Tuesday, December 1, 2009

TRANSFORMERS 2

First off, I enjoyed the thrill of seeing machines turning realistically into other machines in the first film, I went to see it three times. The first time I was pretty excited by the prospect of giant robots turning into helicopters and destroying desert army bases. The second time to admire Megan Fox (but cringe at her horrible acting) and the third time I wondered why I had gone and I actually realised how god awful the thing was. Third time lucky I suppose. Granted, Shia LeBoeuf is funny. But it stops there. I mean, how much propaganda can Michael Bay cram into a blockbuster?

It started with Armageddon back in 98 or whenever it was leaving an actual smell of shit in cinemas across the world. The guys who work in film theatres and have to clean up were being called in midway through the film to clean the giant hunk of shit off the screen but to everyones suprise THAT WAS THE FILM!

accurate recreation of vital plot twist in Armageddon

It couldn't have been any more 'America is the only country in the world that's worth a fuck' if they'd said that the world agreed to send a replica statue of liberty painted in the stars and stripes to the meteor to battle an army composed of space Commies which are threatening good old American democracy. I mean, most of Transformers 2 is footage of the American army gearing up for war. We've got jets being fuelled, tanks rolling around, its basically war pornography. A scene of a soldier making love to an American flag while sobbing gently to convey his intense patriotic happiness would dovetail neatly into the middle of all the blatant bullshit. I felt like leaving after about twenty minutes citing the fact that 'I'm sick of having the capabilities of the US Army shoved down my fucking throat'. Maybe the film is sponsored by George Bush and is the single biggest item of propaganda ever published for mass consumption?


The plot of the film is this: Megan Fox looks good draped across a motorcycle, the Egyptian pyramids need the tops of them taken off, The US Army rock. Even if Micael Bay used a size 32 font and double line spacing, he's doing well to fill a full page of script with that retarded dog shit. Oh and the film was made for a budget of what? 200 fucking million dollars. Let me put that in some form of perspective (if thats even possible). Here are some absolutely cracking films made for a fraction of that budget.

The Host: 11 million
Oh my god, it was made for 1/20th the money and is a hundred billion times better. Squared.

Blade Runner: 28 million
As I list these films that were made for a fraction of the money I am truly realising how bad the 'film' was and at this point I'm using the term film very lightly as '2 hour long propaganda/extreme blatant product placement commercial' is too fucking annoying to type out every two minutes.

Akira: 11 million
An absolute stormer. 11 mil seems to be the magic number as regards film budgets. There is nothing bad you can say about this film and if you do you're just making shit up because it ROCKS. The soundtrack? ROCKS. The animation? ROCKS. The voice acting? ROCKS. The Plot? IT IS THE DEFINITION OF 'IT ROCKS'. Wow, Transformers is shit.

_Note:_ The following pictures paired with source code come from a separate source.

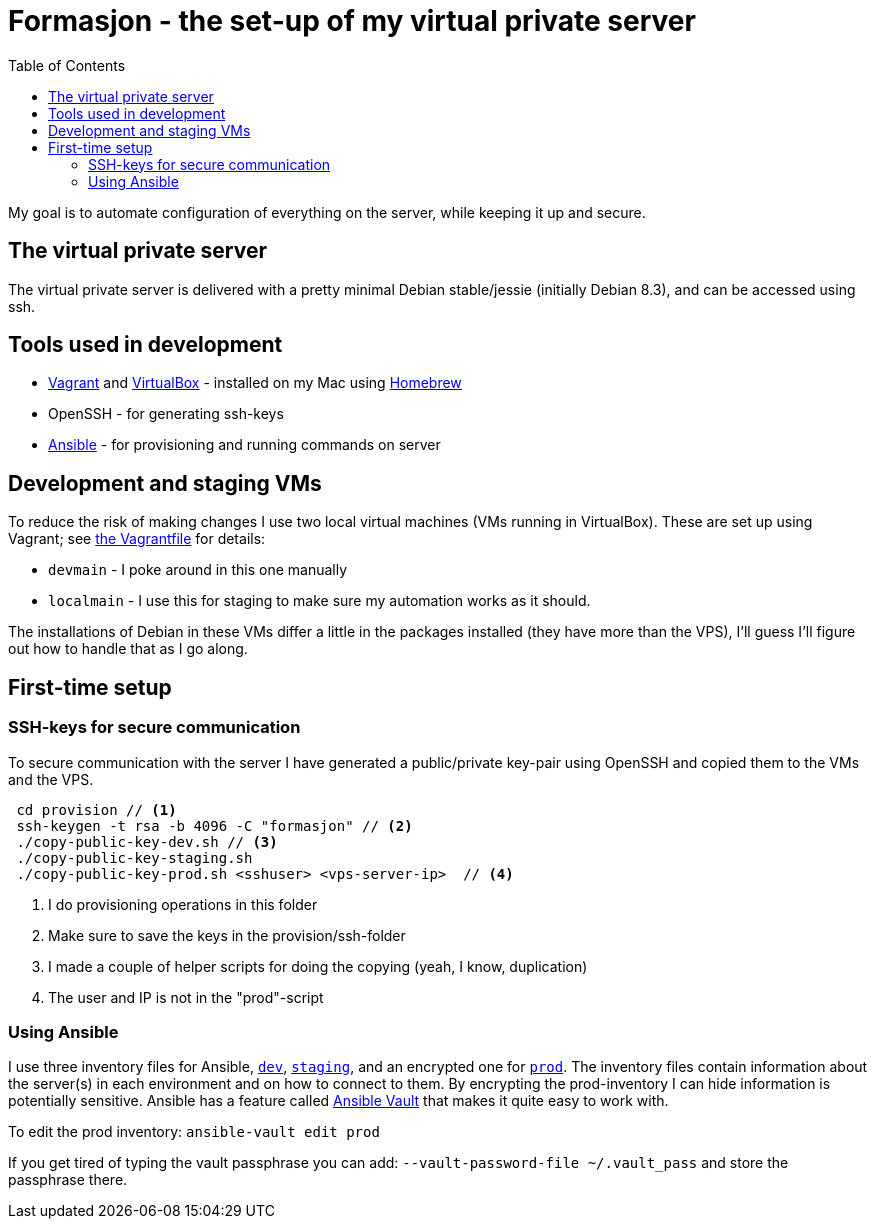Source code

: = Formasjon - the set-up of my virtual private server
:toc:

My goal is to automate configuration of everything on the server, while keeping it up and secure.


== The virtual private server

The virtual private server is delivered with a pretty minimal Debian stable/jessie (initially Debian 8.3), and can be accessed using ssh.


== Tools used in development

* https://www.vagrantup.com/docs/[Vagrant] and https://www.virtualbox.org/[VirtualBox] - installed on my Mac using http://brew.sh/[Homebrew]
* OpenSSH - for generating ssh-keys
* https://docs.ansible.com/ansible/index.html[Ansible] - for provisioning and running commands on server


== Development and staging VMs

To reduce the risk of making changes I use two local virtual machines (VMs running in VirtualBox). These are set up using Vagrant; see link:provision/Vagrantfile[the Vagrantfile] for details:

* `devmain` - I poke around in this one manually
* `localmain` - I use this for staging to make sure my automation works as it should. 

The installations of Debian in these VMs differ a little in the packages installed (they have more than the VPS), I'll guess I'll figure out how to handle that as I go along.


== First-time setup

=== SSH-keys for secure communication

To secure communication with the server I have generated a public/private key-pair using OpenSSH and copied them to the VMs and the VPS.

----
 cd provision // <1>
 ssh-keygen -t rsa -b 4096 -C "formasjon" // <2>
 ./copy-public-key-dev.sh // <3>
 ./copy-public-key-staging.sh
 ./copy-public-key-prod.sh <sshuser> <vps-server-ip>  // <4>
----
<1> I do provisioning operations in this folder
<2> Make sure to save the keys in the provision/ssh-folder
<3> I made a couple of helper scripts for doing the copying (yeah, I know, duplication)
<4> The user and IP is not in the "prod"-script

=== Using Ansible

I use three inventory files for Ansible, link:provision/dev[`dev`], link:provision/staging[`staging`], and an encrypted one for link:provision/prod[`prod`]. The inventory files contain information about the server(s) in each environment and on how to connect to them. By encrypting the prod-inventory I can hide information is potentially sensitive. Ansible has a feature called http://docs.ansible.com/ansible/playbooks_vault.html[Ansible Vault] that makes it quite easy to work with.

To edit the prod inventory: `ansible-vault edit prod` 

If you get tired of typing the vault passphrase you can add: `--vault-password-file ~/.vault_pass` and store the passphrase there.

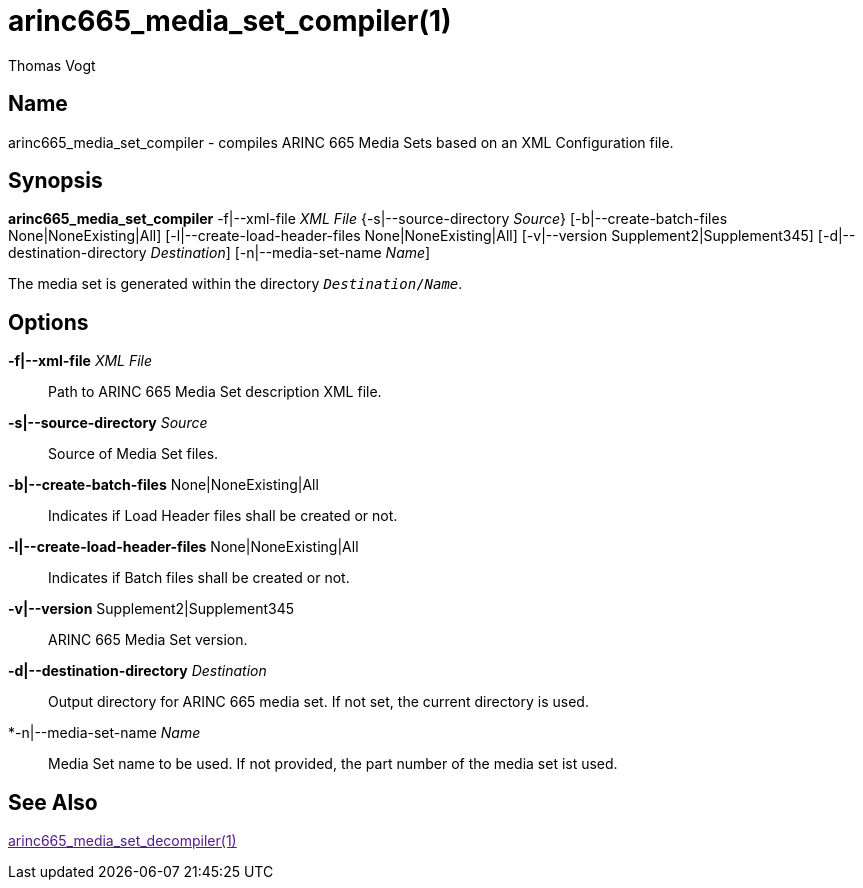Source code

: = arinc665_media_set_compiler(1)
Thomas Vogt

== Name

arinc665_media_set_compiler - compiles ARINC 665 Media Sets based on an XML Configuration file.

== Synopsis

*arinc665_media_set_compiler*
-f|--xml-file _XML File_
{-s|--source-directory _Source_}
[-b|--create-batch-files None|NoneExisting|All]
[-l|--create-load-header-files None|NoneExisting|All]
[-v|--version Supplement2|Supplement345]
[-d|--destination-directory _Destination_]
[-n|--media-set-name _Name_]

The media set is generated within the directory `_Destination_/_Name_`.

== Options

// tag::options[]
*-f|--xml-file* _XML File_::
Path to ARINC 665 Media Set description XML file.

*-s|--source-directory* _Source_::
Source of Media Set files.

*-b|--create-batch-files* None|NoneExisting|All::
Indicates if Load Header files shall be created or not.

*-l|--create-load-header-files* None|NoneExisting|All::
Indicates if Batch files shall be created or not.

*-v|--version* Supplement2|Supplement345::
ARINC 665 Media Set version.

*-d|--destination-directory* _Destination_::
Output directory for ARINC 665 media set.
If not set, the current directory is used.

*-n|--media-set-name _Name_::
Media Set name to be used.
If not provided, the part number of the media set ist used.

== See Also

link:[arinc665_media_set_decompiler(1)]
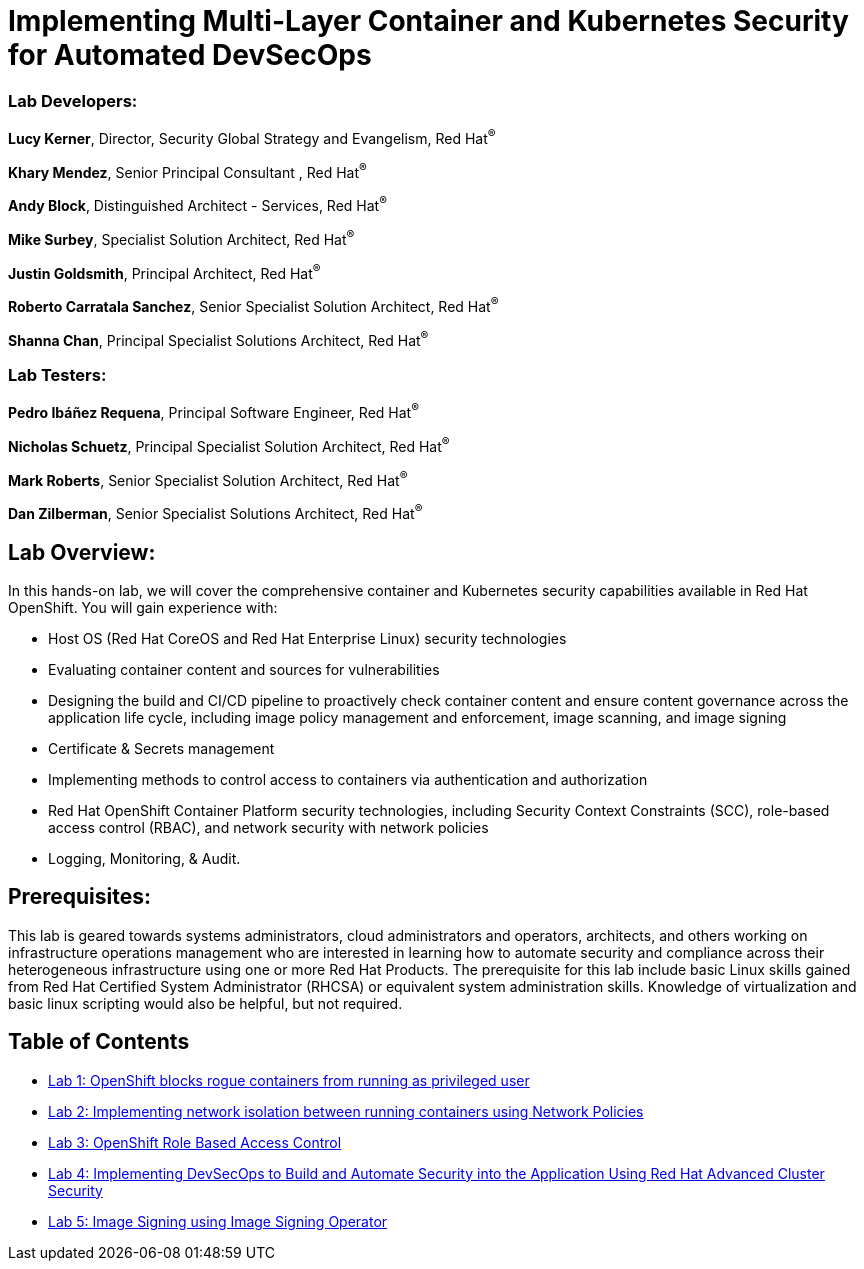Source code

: = Implementing Multi-Layer Container and Kubernetes Security for Automated DevSecOps

=== [.underline]#Lab Developers#:
*Lucy Kerner*, Director, Security Global Strategy and Evangelism, Red Hat^(R)^

*Khary Mendez*, Senior Principal Consultant , Red Hat^(R)^

*Andy Block*, Distinguished Architect - Services, Red Hat^(R)^

*Mike Surbey*, Specialist Solution Architect, Red Hat^(R)^

*Justin Goldsmith*, Principal Architect, Red Hat^(R)^

*Roberto Carratala Sanchez*, Senior Specialist Solution Architect, Red Hat^(R)^

*Shanna Chan*, Principal Specialist Solutions Architect, Red Hat^(R)^

=== [.underline]#Lab Testers#:
*Pedro Ibáñez Requena*, Principal Software Engineer, Red Hat^(R)^

*Nicholas Schuetz*, Principal Specialist Solution Architect, Red Hat^(R)^

*Mark Roberts*, Senior Specialist Solution Architect, Red Hat^(R)^

*Dan Zilberman*, Senior Specialist Solutions Architect, Red Hat^(R)^

== Lab Overview:
In this hands-on lab, we will cover the comprehensive container and Kubernetes security capabilities available in Red Hat OpenShift. You will gain experience with:


* Host OS (Red Hat CoreOS and Red Hat Enterprise Linux) security technologies
* Evaluating container content and sources for vulnerabilities
* Designing the build and CI/CD pipeline to proactively check container content and ensure content governance across the application life cycle, including image policy management and enforcement, image scanning, and image signing
* Certificate & Secrets management
* Implementing methods to control access to containers via authentication and authorization
* Red Hat OpenShift Container Platform security technologies, including Security Context Constraints (SCC), role-based access control (RBAC), and network security with network policies
* Logging, Monitoring, & Audit.

== Prerequisites:
This lab is geared towards systems administrators, cloud administrators and operators, architects, and others working on infrastructure operations management who are interested in learning how to automate security and compliance across their heterogeneous infrastructure using one or more Red Hat Products.  The prerequisite for this lab include basic Linux skills gained from Red Hat Certified System Administrator (RHCSA) or equivalent system administration skills. Knowledge of virtualization and basic linux scripting would also be helpful, but not required.


== Table of Contents
* link:lab1.adoc[Lab 1: OpenShift blocks rogue containers from running as privileged user]
* link:lab2.adoc[Lab 2: Implementing network isolation between running containers using Network Policies]
* link:lab3.adoc[Lab 3: OpenShift Role Based Access Control]
* link:lab4.adoc[Lab 4: Implementing DevSecOps to Build and Automate Security into the Application Using Red Hat Advanced Cluster Security]
* link:lab5.adoc[Lab 5: Image Signing using Image Signing Operator]
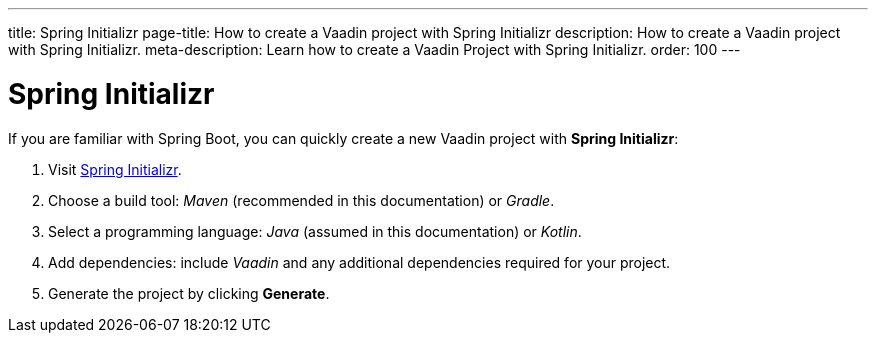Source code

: ---
title: Spring Initializr
page-title: How to create a Vaadin project with Spring Initializr
description: How to create a Vaadin project with Spring Initializr.
meta-description: Learn how to create a Vaadin Project with Spring Initializr.
order: 100
---


= Spring Initializr

If you are familiar with Spring Boot, you can quickly create a new Vaadin project with *Spring Initializr*:

1. Visit https://start.spring.io[Spring Initializr].
2. Choose a build tool: _Maven_ (recommended in this documentation) or _Gradle_.
3. Select a programming language: _Java_ (assumed in this documentation) or _Kotlin_.
4. Add dependencies: include _Vaadin_ and any additional dependencies required for your project.
5. Generate the project by clicking [guibutton]*Generate*.

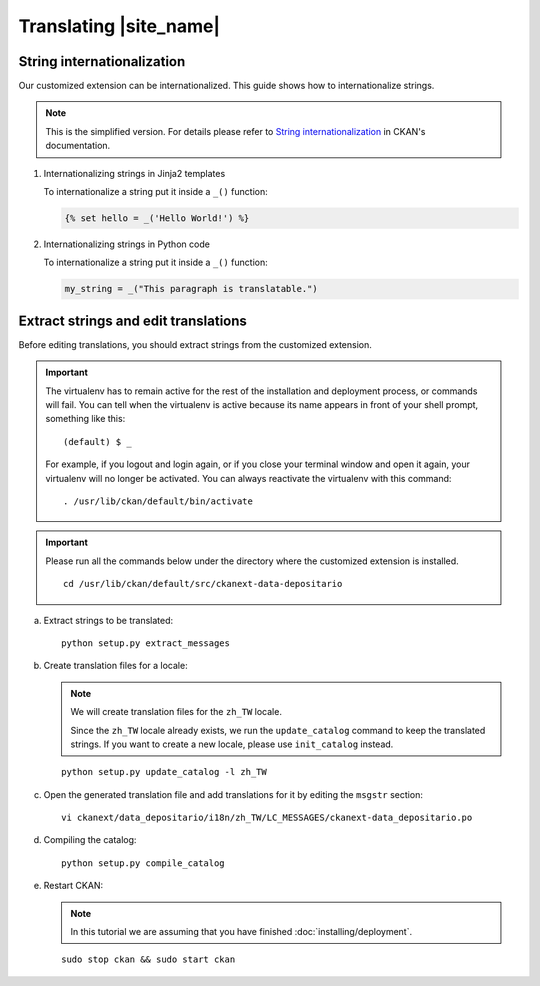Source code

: =======================
Translating |site_name|
=======================

---------------------------
String internationalization
---------------------------

Our customized extension can be internationalized. This guide shows
how to internationalize strings.

.. note::

   This is the simplified version. For details please refer to `String internationalization`_
   in CKAN's documentation.

#. Internationalizing strings in Jinja2 templates

   To internationalize a string put it inside a ``_()`` function:

   .. code-block:: jinja

      {% set hello = _('Hello World!') %}

#. Internationalizing strings in Python code

   To internationalize a string put it inside a ``_()`` function:

   .. code-block:: python

      my_string = _("This paragraph is translatable.")

-------------------------------------
Extract strings and edit translations
-------------------------------------

Before editing translations, you should extract strings from the customized extension.

.. important::

   The virtualenv has to remain active for the rest of the installation and deployment process,
   or commands will fail. You can tell when the virtualenv is active because
   its name appears in front of your shell prompt, something like this::

     (default) $ _

   For example, if you logout and login again, or if you close your terminal
   window and open it again, your virtualenv will no longer be activated. You
   can always reactivate the virtualenv with this command::

     . /usr/lib/ckan/default/bin/activate

.. important::

   Please run all the commands below under the directory where
   the customized extension is installed.

   .. parsed-literal::

      cd /usr/lib/ckan/default/src/ckanext-data-depositario

a. Extract strings to be translated:

   .. parsed-literal::

      python setup.py extract_messages

b. Create translation files for a locale:

   .. note::

      We will create translation files for the ``zh_TW`` locale.

      Since the ``zh_TW`` locale already exists, we run the ``update_catalog`` command 
      to keep the translated strings. If you want to create a new locale, please use 
      ``init_catalog`` instead.

   .. parsed-literal::

      python setup.py update_catalog -l zh_TW

c. Open the generated translation file and add translations for it
   by editing the ``msgstr`` section:

   .. parsed-literal::

      vi ckanext/data_depositario/i18n/zh_TW/LC_MESSAGES/ckanext-data_depositario.po

d. Compiling the catalog:

   .. parsed-literal::

      python setup.py compile_catalog

e. Restart CKAN:

   .. note::

      In this tutorial we are assuming that you have finished :doc:`installing/deployment`.

   .. parsed-literal::

      sudo stop ckan && sudo start ckan

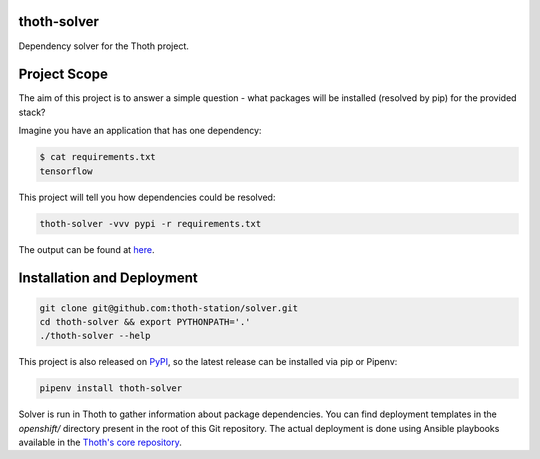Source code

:thoth-solver
============

Dependency solver for the Thoth project.

Project Scope
=============

The aim of this project is to answer a simple question - what packages will be installed (resolved by pip) for the provided stack?

Imagine you have an application that has one dependency:

.. code-block:: console

  $ cat requirements.txt
  tensorflow


This project will tell you how dependencies could be resolved:

.. code-block:: console

  thoth-solver -vvv pypi -r requirements.txt 

The output can be found at `here <https://pastebin.com/bKLbcXe1>`_.

Installation and Deployment
===========================

.. code-block:: console

  git clone git@github.com:thoth-station/solver.git
  cd thoth-solver && export PYTHONPATH='.'
  ./thoth-solver --help


This project is also released on
`PyPI <https://pypi.org/project/thoth-solver>`_, so the latest release can be
installed via pip or Pipenv:

.. code-block:: console

  pipenv install thoth-solver


Solver is run in Thoth to gather information about package dependencies. You
can find deployment templates in the `openshift/` directory present in the
root of this Git repository. The actual deployment is done using Ansible
playbooks available in the
`Thoth's core repository <https://github.com/thoth-station/core>`_.
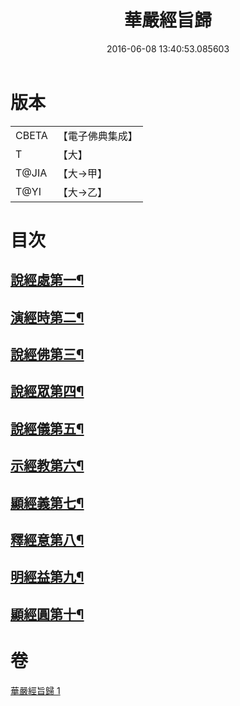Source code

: #+TITLE: 華嚴經旨歸 
#+DATE: 2016-06-08 13:40:53.085603

* 版本
 |     CBETA|【電子佛典集成】|
 |         T|【大】     |
 |     T@JIA|【大→甲】   |
 |      T@YI|【大→乙】   |

* 目次
** [[file:KR6e0085_001.txt::001-0589c16][說經處第一¶]]
** [[file:KR6e0085_001.txt::001-0590b13][演經時第二¶]]
** [[file:KR6e0085_001.txt::001-0590c27][說經佛第三¶]]
** [[file:KR6e0085_001.txt::001-0591c10][說經眾第四¶]]
** [[file:KR6e0085_001.txt::001-0592b28][說經儀第五¶]]
** [[file:KR6e0085_001.txt::001-0592c22][示經教第六¶]]
** [[file:KR6e0085_001.txt::001-0594a7][顯經義第七¶]]
** [[file:KR6e0085_001.txt::001-0594c25][釋經意第八¶]]
** [[file:KR6e0085_001.txt::001-0595c2][明經益第九¶]]
** [[file:KR6e0085_001.txt::001-0596c7][顯經圓第十¶]]

* 卷
[[file:KR6e0085_001.txt][華嚴經旨歸 1]]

If I watched any of these three films and then put on Transformers 2 I would actually be lulled into a false reality where I am watching a product placement commercial and wondering when the film is about to start.

An argument I've heard that preachs for the positive side (there is one?!) of the Transformers franchise is that its good old fashioned 'leave your brain at home' entertainment. What the fuck does that mean? Maybe they want you to leave you brain at home so you cannot mentally digest the fact that blatant propaganda showers your consciousness every four seconds. Maybe they want you to leave your brain at home because it's not worth bringing. If you slowed down the reel of this film you will most likely find hidden messages about the US war machine spliced in. I know I started getting an urge to take part in some extreme violence about two minutes in.

Oh and I dont know is it just me but Megan Fox is STILL going out with Shia LeBoeufs (does that mean 'The Beef' in French?) nerd character? I mean, even after the post traumatic stress her character had after the first film should have worn off? He's what, about twelve? And she is a woman, a hot woman. Yet she deems it acceptable to go out with for all accounts a twelve year old boy with attention deficit disorder and giant robot friends? Has Micahel Bay written a paedophilic streak into her character that wasn't apparent in the last film? It sure seems that way.


I'm just going to go ahead and compare her, Michael Bay and the Transformers franchise to The Catholic Church in terms of actual organising and imposing a system on the topsy turvy activity of child rape. Oh yeah, THE FILM'S SHIT.